Soho Rep has transformed their Tribeca space into a kitchen in a South African township. They’ve covered the floor with sand, they’ve put up colorful corrugated steel and they’re selling South African beer in their concession stand. The audience sits on stools and plastic chairs, surrounded by members of a powerful choir. The aesthetics of their production of Debbie Tucker Green’s Generations overwhelm the piece itself and in some ways obfuscate the actual purpose of the play.

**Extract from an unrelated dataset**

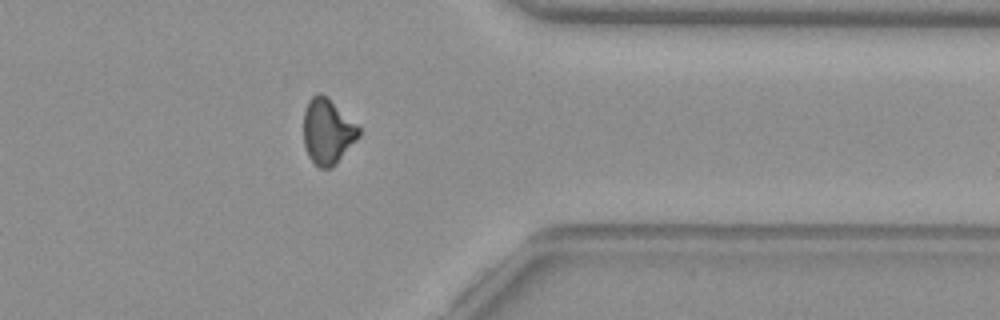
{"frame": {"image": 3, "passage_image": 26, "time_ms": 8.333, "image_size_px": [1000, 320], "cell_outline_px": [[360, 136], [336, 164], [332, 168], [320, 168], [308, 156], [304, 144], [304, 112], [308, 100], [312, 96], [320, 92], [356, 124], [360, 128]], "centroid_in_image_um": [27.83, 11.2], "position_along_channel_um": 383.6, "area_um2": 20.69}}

Generations tells a family story in an unconventional, but slightly gimmicky way. We meet a family whose daughter is in love with a young man, but he asks her if she can cook and it spurs a long conversation about whether or not she can cook. And whether or not the other women in her family could cook. The scenes are broken up by bursts of choral music and we soon learn that characters depart the scenes and their lines are also taken out of the scene. The scenes lose and gain meaning as a result of this writing trick, until we are left with just two characters onstage, mourning the loss of their other family members.

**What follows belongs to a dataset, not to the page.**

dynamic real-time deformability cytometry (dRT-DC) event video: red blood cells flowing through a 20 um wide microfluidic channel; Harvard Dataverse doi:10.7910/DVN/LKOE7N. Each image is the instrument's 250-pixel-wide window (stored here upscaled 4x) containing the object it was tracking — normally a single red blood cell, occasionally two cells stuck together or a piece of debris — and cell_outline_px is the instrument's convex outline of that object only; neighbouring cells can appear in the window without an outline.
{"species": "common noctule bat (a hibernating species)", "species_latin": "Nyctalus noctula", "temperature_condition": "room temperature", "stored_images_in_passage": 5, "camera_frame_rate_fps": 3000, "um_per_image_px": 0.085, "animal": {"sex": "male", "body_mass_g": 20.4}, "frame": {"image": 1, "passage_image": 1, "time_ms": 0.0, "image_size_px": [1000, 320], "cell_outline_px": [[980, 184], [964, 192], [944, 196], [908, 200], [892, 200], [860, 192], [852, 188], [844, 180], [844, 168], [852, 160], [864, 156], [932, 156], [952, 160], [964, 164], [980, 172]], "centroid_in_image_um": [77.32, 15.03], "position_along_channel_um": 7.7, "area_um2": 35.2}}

Written as a response to the AIDS crisis in South Africa, Generations premiered at the Young Vic in London in 2007 and is making its American premiere at Soho Rep in a co-production with The Play Company. The production, directed by Leah C. Gardiner, has weight and extreme emotion, but it occasionally feels manipulative of its audience as the music swirls around us and the dialogue gets more and more sparse. The actors seem unsure of themselves at times, or unsure of their dialects and unsure of how to play naturalistically a script that is so formally challenging. In this sense, the play feels like it’s high on concept, but the concept doesn’t fit with the words being spoken by the characters.
Originally, the production promised a South African meal for the audience after the performance, but during rehearsals and tech they abandoned this plan. This also seems to reflect the complicated understanding of both the play itself and the evening of theater that the production team hoped to present. Are we watching a concert, a play, an immersive experience or something entirely different? It seems that this question is explored but not answered by the production, and the experience of the show is certainly one that will force audience members to ask questions of themselves and of the production, but it’s not clear that those are the questions green hoped audiences would ask.